Commentary

Can LLMs assess risk of bias in medical research?

April 13, 2026

We just completed a study asking whether large language models (LLMs) can reproduce expert risk-of-bias judgments in medical research. The preprint is in preparation. Here is a preview of what we found.

Background

Risk-of-bias (RoB) assessment is central to systematic reviewing. For each included study, trained reviewers examine flaws in design, conduct, and reporting that could systematically distort the results. The work is important but time-intensive, and LLMs have been proposed as a way to reduce that burden.

We wanted to know how well two LLMs could reproduce expert RoB labels from our earlier systematic review of COVID-19 contact tracing studies, and whether performance improved as we added more guidance to the prompt.

What we did

We tested a weaker and a stronger Gemini model against expert consensus labels for 14 observational studies. Each model assessed all 14 studies under four cumulative prompt conditions: a bare task instruction, then criteria definitions, then training material, then a worked example. The study was pre-registered before data collection at the Open Science Framework (osf.io/8grbe).

A preview of the results

The headline numbers look encouraging. For both models, overall agreement with expert labels improved substantially as we added guidance — from well below majority in the no-guidance baseline up to much higher agreement under the fullest prompt condition. The stronger model showed higher overall agreement at every condition.

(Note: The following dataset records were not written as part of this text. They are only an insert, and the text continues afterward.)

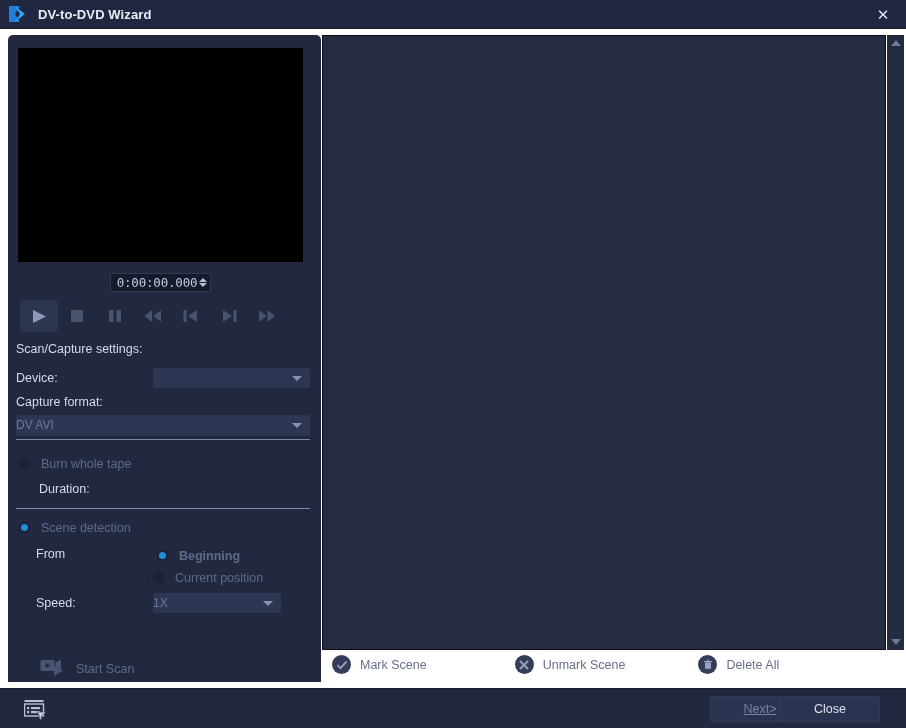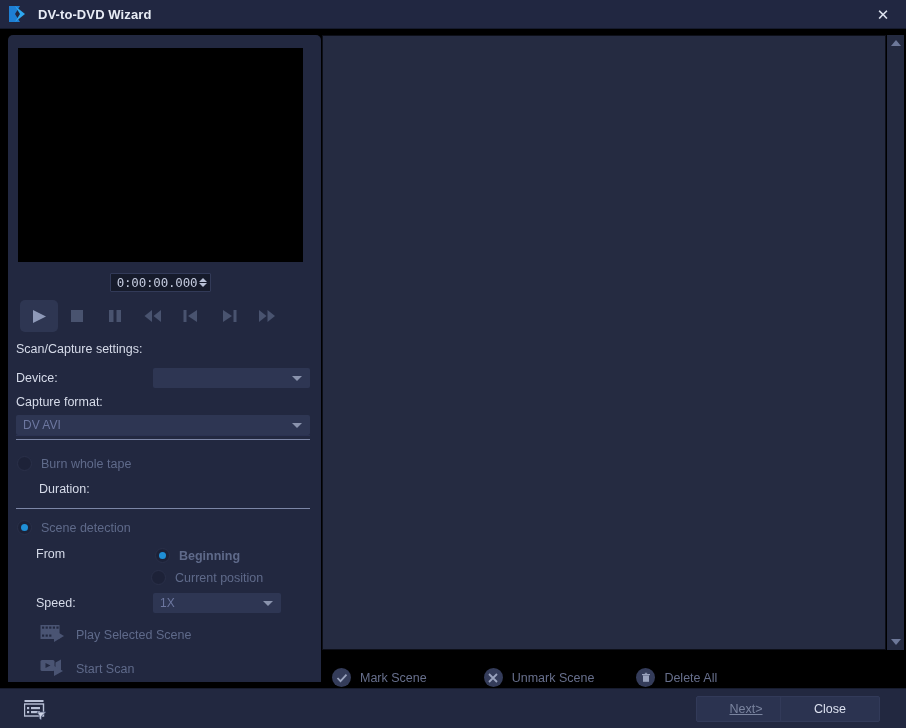--- a/index.html
+++ b/index.html
@@ -5,21 +5,21 @@
   * { box-sizing: border-box; margin: 0; padding: 0; }
   html, body {
     width: 906px; height: 728px;
     background: #1b2033;
     font-family: "Liberation Sans", sans-serif;
     overflow: hidden;
   }
   #app {
     position: relative;
     width: 906px; height: 728px;
-    background: #000000;
+    background: #ffffff;
   }
 
   
   .titlebar {
     position: absolute; left: 0; top: 0; width: 906px; height: 29px;
     background: #212741;
     display: flex; align-items: center;
     border-bottom: 1px solid #151a2c;
   }
   .app-icon { width: 22px; height: 22px; margin-left: 6px; position: relative; flex: 0 0 auto; }
@@ -93,21 +93,21 @@
   }
 
   .dropdown {
     position: absolute; height: 20px;
     background: #2e3653;
     border-radius: 2px;
     display: flex; align-items: center;
     cursor: pointer;
   }
   .dropdown .dd-text {
-    color: #6b7characterNOT; font-size: 12px; margin-left: 7px;
+    color: #6b7characterNOT; font-size: 12px; 
   }
   .dd-arrow {
     position: absolute; right: 8px; top: 8px;
     width: 0; height: 0;
     border-left: 5px solid transparent; border-right: 5px solid transparent;
     border-top: 5px solid #8a93ad;
   }
 
   .sep {
     position: absolute; height: 1px;
@@ -156,21 +156,21 @@
     align-items: center;
     cursor: pointer;
   }
   .sb-arrow { width: 0; height: 0; border-left: 5px solid transparent; border-right: 5px solid transparent; }
   .sb-arrow.up { border-bottom: 6px solid #6d7899; margin-top: 5px; }
   .sb-arrow.dn { border-top: 6px solid #6d7899; margin-bottom: 5px; }
 
   
   .scene-toolbar {
     position: absolute; left: 322px; top: 655px; width: 584px; height: 32px;
-    display: flex; align-items: flex-end;
+    display: flex; align-items: flex-start; gap: 31px;
   }
   .scene-btn { display: flex; align-items: center; cursor: pointer; }
   .circ-icon {
     width: 19px; height: 19px; border-radius: 50%;
     background: #343c5a;
     display: flex; align-items: center; justify-content: center;
     flex: 0 0 auto;
   }
   .scene-btn .sbtext { margin-left: 9px; font-size: 12.5px; color: #676f8c; }
 
@@ -184,21 +184,21 @@
     position: absolute; left: 24px; top: 10px; cursor: pointer;
   }
   .btm-btn {
     position: absolute; top: 7px; height: 26px;
     background: #2b3350;
     border: 1px solid #323a59;
     border-radius: 2px;
     display: flex; align-items: center; justify-content: center;
     font-size: 12.5px; cursor: pointer;
   }
-  #next-btn { right: 110px; width: 100px; color: #7b melanoma; text-decoration: underline; }
+  #next-btn { right: 96px; width: 100px; color: #7b melanoma; text-decoration: underline; }
   #close-btn { right: 0px; margin-right: 26px; width: 100px; color: #dbe1ef; }
 </style>
 </head>
 <body>
 
 <div id="app">
 
   <div class="titlebar">
     <div class="app-icon">
       <svg width="22" height="22" viewBox="0 0 22 22">
@@ -312,37 +312,20 @@
       <span class="radio"></span>
       <span class="rtext" style="color: rgb(95, 106, 138);">Current position</span>
     </div>
 
     <div class="row-label" style="left:28px; top:561px;">Speed:</div>
     <div class="dropdown" style="left:145px; top:558px; width:128px;">
       <span class="dd-text" style="color: rgb(109, 119, 160);">1X</span>
       <span class="dd-arrow"></span>
     </div>
 
-    <div class="action-link" style="left:32px; top:588px;">
-      <span>
-        <svg width="26" height="20" viewBox="0 0 26 20">
-          <rect x="0.5" y="2" width="19" height="14" fill="#4a5473"></rect>
-          <rect x="2" y="3.5" width="2.2" height="2.2" fill="#222840"></rect>
-          <rect x="5.6" y="3.5" width="2.2" height="2.2" fill="#222840"></rect>
-          <rect x="9.2" y="3.5" width="2.2" height="2.2" fill="#222840"></rect>
-          <rect x="12.8" y="3.5" width="2.2" height="2.2" fill="#222840"></rect>
-          <rect x="16.4" y="3.5" width="2.2" height="2.2" fill="#222840"></rect>
-          <rect x="2" y="11.5" width="2.2" height="2.2" fill="#222840"></rect>
-          <rect x="5.6" y="11.5" width="2.2" height="2.2" fill="#222840"></rect>
-          <rect x="9.2" y="11.5" width="2.2" height="2.2" fill="#222840"></rect>
-          <path d="M14 7 L24 13 L14 19 Z" fill="#4a5473"></path>
-        </svg>
-      </span>
-      <span class="atext">Play Selected Scene</span>
-    </div>
 
     <div class="action-link" style="left:32px; top:622px;">
       <span>
         <svg width="26" height="20" viewBox="0 0 26 20">
           <rect x="0.5" y="3" width="14" height="11" rx="1.5" fill="#4a5473"></rect>
           <path d="M5.5 6 L10.5 8.5 L5.5 11 Z" fill="#222840"></path>
           <path d="M15.5 5.5 L21 2.5 L21 14.5 L15.5 11.5 Z" fill="#4a5473"></path>
           <path d="M14 9 L23 14 L14 19 Z" fill="#4a5473"></path>
         </svg>
       </span>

The criterion-level results are more interesting. Overall agreement measures only whether the model matched the final label. Criterion-level agreement measures whether it reproduced the individual judgments that produce the label — a more demanding test. At this level, the picture shifts. The apparent ranking of the two models changed depending on which prompt condition we used. One model improved with more guidance; the other did not. And both models remained below a simple baseline that does not read the study text at all.

One instruction we changed mid-study shifted performance enough to warrant a separate sensitivity analysis. Prompt details, it turns out, behave like part of the intervention — they shape measured performance, and can change which model appears to do better. The preprint has all the numbers and a full discussion of what this means.

What it means

These findings do not support replacing human reviewers with LLMs for RoB assessment. They do suggest that prompt design and rubric specification deserve more attention than they typically receive in this literature. Researchers building LLM-assisted review pipelines should report prompt conditions explicitly and evaluate performance at the criterion level, not just on the overall label.

Limitations

This study covers 14 observational studies. Confidence intervals are wide throughout. The test set covers single-arm observational studies assessed with one rubric, using two models from one provider. The findings should be generalized with caution.

The full study is coming soon as a preprint

Complete results — criterion-level tables, condition contrasts, per-criterion error patterns, and a full discussion — are in the preprint, currently in preparation. The study is pre-registered on the Open Science Framework at osf.io/8grbe.

AI disclosure

Claude Sonnet 4.6 was used to assist in drafting and editing this article. All final decisions were made by the author.